**Source data:**
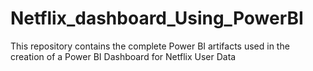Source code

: # Netflix_dashboard_Using_PowerBI
This repository contains the complete Power BI artifacts used in the creation of a Power BI Dashboard for Netflix User Data
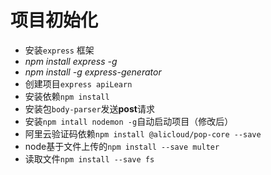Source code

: # 项目初始化

-  安装`express` 框架
  - *npm install express -g*
  - *npm install -g express-generator*
-  创建项目`express apiLearn`
-  安装依赖`npm install`
-  安装包`body-parser`发送**post**请求
-  安装`npm intall nodemon -g`自动启动项目（修改后）
-  阿里云验证码依赖`npm install @alicloud/pop-core --save`
-  node基于文件上传的`npm install --save multer`
-  读取文件`npm install --save fs`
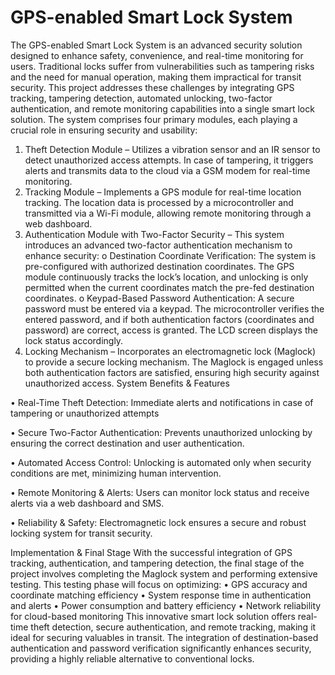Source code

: # GPS-enabled Smart Lock System
 
The GPS-enabled Smart Lock System is an advanced security solution designed to enhance safety, convenience, and real-time monitoring for users. Traditional locks suffer from vulnerabilities such as tampering risks and the need for manual operation, making them impractical for transit security. This project addresses these challenges by integrating GPS tracking, tampering detection, automated unlocking, two-factor authentication, and remote monitoring capabilities into a single smart lock solution.
The system comprises four primary modules, each playing a crucial role in ensuring security and usability:
1.	Theft Detection Module – Utilizes a vibration sensor and an IR sensor to detect unauthorized access attempts. In case of tampering, it triggers alerts and transmits data to the cloud via a GSM modem for real-time monitoring.
2.	Tracking Module – Implements a GPS module for real-time location tracking. The location data is processed by a microcontroller and transmitted via a Wi-Fi module, allowing remote monitoring through a web dashboard.
3.	Authentication Module with Two-Factor Security – This system introduces an advanced two-factor authentication mechanism to enhance security:
o	Destination Coordinate Verification: The system is pre-configured with authorized destination coordinates. The GPS module continuously tracks the lock’s location, and unlocking is only permitted when the current coordinates match the pre-fed destination coordinates.
o	Keypad-Based Password Authentication: A secure password must be entered via a keypad. The microcontroller verifies the entered password, and if both authentication factors (coordinates and password) are correct, access is granted. The LCD screen displays the lock status accordingly.
4.	Locking Mechanism – Incorporates an electromagnetic lock (Maglock) to provide a secure locking mechanism. The Maglock is engaged unless both authentication factors are satisfied, ensuring high security against unauthorized access.
System Benefits & Features


•	Real-Time Theft Detection: Immediate alerts and notifications in case of tampering or unauthorized attempts

•	Secure Two-Factor Authentication: Prevents unauthorized unlocking by ensuring the correct destination and user authentication.

•	Automated Access Control: Unlocking is automated only when security conditions are met, minimizing human intervention.

•	Remote Monitoring & Alerts: Users can monitor lock status and receive alerts via a web dashboard and SMS.

•	Reliability & Safety: Electromagnetic lock ensures a secure and robust locking system for transit security.

Implementation & Final Stage
With the successful integration of GPS tracking, authentication, and tampering detection, the final stage of the project involves completing the Maglock system and performing extensive testing. This testing phase will focus on optimizing:
•	GPS accuracy and coordinate matching efficiency
•	System response time in authentication and alerts
•	Power consumption and battery efficiency
•	Network reliability for cloud-based monitoring
This innovative smart lock solution offers real-time theft detection, secure authentication, and remote tracking, making it ideal for securing valuables in transit. The integration of destination-based authentication and password verification significantly enhances security, providing a highly reliable alternative to conventional locks.
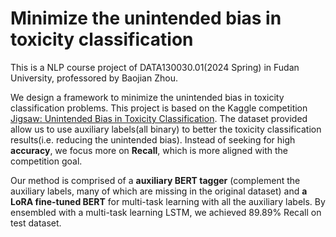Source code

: # Minimize the unintended bias in toxicity classification
This is a NLP course project of DATA130030.01(2024 Spring) in Fudan University, professored by Baojian Zhou.

We design a framework to minimize the unintended bias in toxicity classification problems. This project is based on the Kaggle competition [Jigsaw: Unintended Bias in Toxicity Classification](https://www.kaggle.com/competitions/jigsaw-unintended-bias-in-toxicity-classification/). The dataset provided allow us to use auxiliary labels(all binary) to better the toxicity classification results(i.e. reducing the unintended bias). Instead of seeking for high **accuracy**, we focus more on **Recall**, which is more aligned with the competition goal.

Our method is comprised of a **auxiliary BERT tagger** (complement the auxiliary labels, many of which are missing in the original dataset) and **a LoRA fine-tuned BERT** for multi-task learning with all the auxiliary labels. By ensembled with a multi-task learning LSTM, we achieved 89.89\% Recall on test dataset.
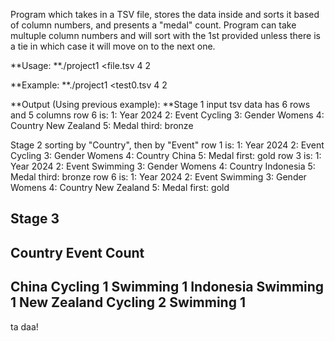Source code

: Program which takes in a TSV file, stores the data inside and sorts it based of column numbers, and presents a "medal" count.
Program can take multuple column numbers and will sort with the 1st provided unless there is a tie in which case it will move on to the next one.

**Usage:
**./project1 <file.tsv 4 2

**Example:
**./project1 <test0.tsv 4 2

**Output (Using previous example):
**Stage 1
input tsv data has 6 rows and 5 columns
row 6 is:
   1: Year       2024
   2: Event      Cycling
   3: Gender     Womens
   4: Country    New Zealand
   5: Medal      third: bronze

Stage 2
sorting by "Country",
   then by "Event"
row 1 is:
   1: Year       2024
   2: Event      Cycling
   3: Gender     Womens
   4: Country    China
   5: Medal      first: gold
row 3 is:
   1: Year       2024
   2: Event      Swimming
   3: Gender     Womens
   4: Country    Indonesia
   5: Medal      third: bronze
row 6 is:
   1: Year       2024
   2: Event      Swimming
   3: Gender     Womens
   4: Country    New Zealand
   5: Medal      first: gold

Stage 3
------------------
Country
    Event    Count
------------------
China
    Cycling      1
    Swimming     1
Indonesia
    Swimming     1
New Zealand
    Cycling      2
    Swimming     1
------------------
ta daa!
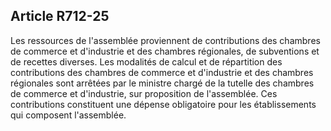 Article R712-25
----
Les ressources de l'assemblée proviennent de contributions des chambres de
commerce et d'industrie et des chambres régionales, de subventions et de
recettes diverses. Les modalités de calcul et de répartition des contributions
des chambres de commerce et d'industrie et des chambres régionales sont arrêtées
par le ministre chargé de la tutelle des chambres de commerce et d'industrie,
sur proposition de l'assemblée. Ces contributions constituent une dépense
obligatoire pour les établissements qui composent l'assemblée.
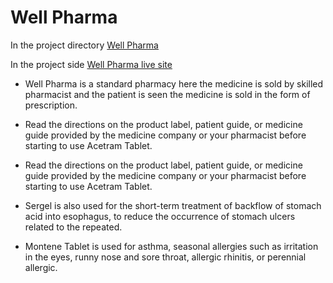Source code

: # Well Pharma

In the project directory [Well Pharma](https://github.com/PrantoshBepari360/Well-Pharma)

In the project side [Well Pharma live site](https://well-pharma.netlify.app/)

- Well Pharma is a standard pharmacy here the medicine is sold by skilled pharmacist and the patient is seen the medicine is sold in the form of prescription.

- Read the directions on the product label, patient guide, or medicine guide provided by the medicine company or your pharmacist before starting to use Acetram Tablet.

- Read the directions on the product label, patient guide, or medicine guide provided by the medicine company or your pharmacist before starting to use Acetram Tablet.

- Sergel is also used for the short-term treatment of backflow of stomach acid into esophagus, to reduce the occurrence of stomach ulcers related to the repeated.

- Montene Tablet is used for asthma, seasonal allergies such as irritation in the eyes, runny nose and sore throat, allergic rhinitis, or perennial allergic.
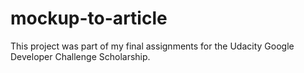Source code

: # mockup-to-article
This project was part of my final assignments for the Udacity Google Developer Challenge Scholarship.
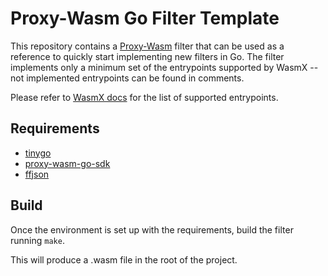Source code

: # Proxy-Wasm Go Filter Template

This repository contains a [Proxy-Wasm](https://github.com/proxy-wasm/spec)
filter that can be used as a reference to quickly start implementing new
filters in Go. The filter implements only a minimum set of the entrypoints
supported by WasmX -- not implemented entrypoints can be found in comments.

Please refer to [WasmX docs](https://github.com/Kong/ngx_wasm_module/blob/main/docs/PROXY_WASM.md#supported-entrypoints)
for the list of supported entrypoints.

## Requirements

* [tinygo](https://tinygo.org)
* [proxy-wasm-go-sdk](github.com/tetratelabs/proxy-wasm-go-sdk)
* [ffjson](https://github.com/pquerna/ffjson)


## Build

Once the environment is set up with the requirements, build the filter running
`make`.

This will produce a .wasm file in the root of the project.
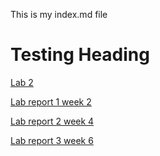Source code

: This is my index.md file

# Testing Heading

[Lab 2](lab-report-1-week-2-test.html)

[Lab report 1 week 2](lab-report-1-week-2.html)

[Lab report 2 week 4](lab-report-2-week-4.html)

[Lab report 3 week 6](lab-report-3-week-6.html)
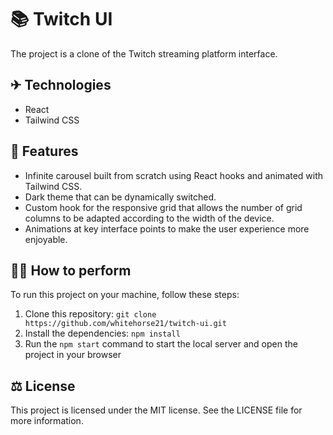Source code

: # 📚 Twitch UI

The project is a clone of the Twitch streaming platform interface.

## ✈ Technologies

- React
- Tailwind CSS

## 🚀 Features

- Infinite carousel built from scratch using React hooks and animated with Tailwind CSS.
- Dark theme that can be dynamically switched.
- Custom hook for the responsive grid that allows the number of grid columns to be adapted according to the width of the device.
- Animations at key interface points to make the user experience more enjoyable.

## 👨‍💻 How to perform

To run this project on your machine, follow these steps:

1. Clone this repository: `git clone https://github.com/whitehorse21/twitch-ui.git`
2. Install the dependencies: `npm install`
3. Run the `npm start` command to start the local server and open the project in your browser

## ⚖ License

This project is licensed under the MIT license. See the LICENSE file for more information.
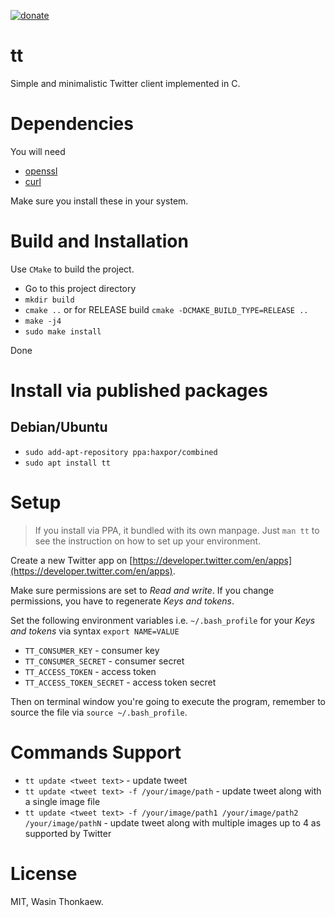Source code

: <a href="https://github.com/haxpor/donate"><img src="https://img.shields.io/badge/$-donate-ff69b4.svg?maxAge=2592000&amp;style=flat" alt="donate"></a>

# tt

Simple and minimalistic Twitter client implemented in C.

# Dependencies

You will need

* [openssl](https://www.openssl.org/)
* [curl](https://github.com/curl/curl)

Make sure you install these in your system.

# Build and Installation

Use `CMake` to build the project.

* Go to this project directory
* `mkdir build`
* `cmake ..` or for RELEASE build `cmake -DCMAKE_BUILD_TYPE=RELEASE ..`
* `make -j4`
* `sudo make install`

Done

# Install via published packages

## Debian/Ubuntu

* `sudo add-apt-repository ppa:haxpor/combined`
* `sudo apt install tt`

# Setup

> If you install via PPA, it bundled with its own manpage. Just `man tt` to see the instruction on how to set up your environment.

Create a new Twitter app on [https://developer.twitter.com/en/apps](https://developer.twitter.com/en/apps).

Make sure permissions are set to _Read and write_. If you change permissions, you have to regenerate _Keys and tokens_.

Set the following environment variables i.e. `~/.bash_profile` for your _Keys and tokens_ via syntax `export NAME=VALUE`

* `TT_CONSUMER_KEY` - consumer key
* `TT_CONSUMER_SECRET` - consumer secret
* `TT_ACCESS_TOKEN` - access token
* `TT_ACCESS_TOKEN_SECRET` - access token secret

Then on terminal window you're going to execute the program, remember to source the file via `source ~/.bash_profile`.

# Commands Support

- `tt update <tweet text>` - update tweet
- `tt update <tweet text> -f /your/image/path` - update tweet along with a single image file
- `tt update <tweet text> -f /your/image/path1 /your/image/path2 /your/image/pathN` - update tweet along with multiple images up to 4 as supported by Twitter

# License

MIT, Wasin Thonkaew.
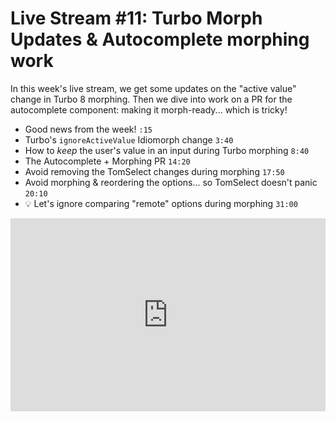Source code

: # Live Stream #11: Turbo Morph Updates & Autocomplete morphing work

In this week's live stream, we get some updates on the "active value"
change in Turbo 8 morphing. Then we dive into work on a PR for the
autocomplete component: making it morph-ready... which is tricky!

* Good news from the week! `:15`
* Turbo's `ignoreActiveValue` Idiomorph change `3:40`
* How to *keep* the user's value in an input during Turbo morphing `8:40`
* The Autocomplete + Morphing PR `14:20`
* Avoid removing the TomSelect changes during morphing `17:50`
* Avoid morphing & reordering the options... so TomSelect doesn't panic `20:10`
* 💡 Let's ignore comparing "remote" options during morphing `31:00`

<div style="position: relative;padding-bottom: 56.25%; padding-top: 25px;">
<iframe style="position: absolute;top: 0;left: 0;width: 100%;height: 100%;" src="https://www.youtube.com/embed/8mjUnzR_UTs?si=n8W5qMnOaiKL461x" title="YouTube video player" frameborder="0" allow="accelerometer; autoplay; clipboard-write; encrypted-media; gyroscope; picture-in-picture; web-share" allowfullscreen></iframe>
</div>
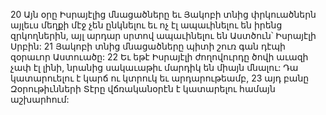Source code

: 20 Այն օրը Իսրայէլից մնացածները եւ Յակոբի տնից փրկուածներն այլեւս մեղքի մէջ չեն ընկնելու եւ ոչ էլ ապաւինելու են իրենց զրկողներին, այլ արդար սրտով ապաւինելու են Աստծուն՝ Իսրայէլի Սրբին: 21 Յակոբի տնից մնացածները պիտի շուռ գան դէպի զօրաւոր Աստուածը: 22 Եւ եթէ Իսրայէլի ժողովուրդը ծովի աւազի չափ էլ լինի, նրանից սակաւաթիւ մարդիկ են միայն մնալու: Դա կատարուելու է կարճ ու կտրուկ եւ արդարութեամբ, 23 այդ բանը Զօրութիւնների Տէրը վճռականօրէն է կատարելու համայն աշխարհում:
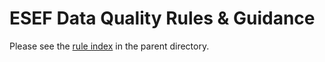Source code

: # ESEF Data Quality Rules & Guidance

Please see the [rule index](../README.md) in the parent directory.
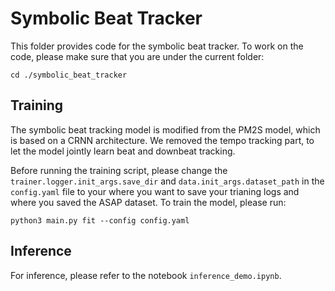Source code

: # Symbolic Beat Tracker

This folder provides code for the symbolic beat tracker. To work on the code, please make sure that you are under the current folder:

    cd ./symbolic_beat_tracker


## Training

The symbolic beat tracking model is modified from the PM2S model, which is based on a CRNN architecture. We removed the tempo tracking part, to let the model jointly learn beat and downbeat tracking.

Before running the training script, please change the `trainer.logger.init_args.save_dir` and `data.init_args.dataset_path` in the `config.yaml` file to your where you want to save your trianing logs and where you saved the ASAP dataset. To train the model, please run:

    python3 main.py fit --config config.yaml


## Inference

For inference, please refer to the notebook `inference_demo.ipynb`.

**The problem:**
Count the lines in the listing above that contain the word "such", and give only the number.

**Answer area:**
2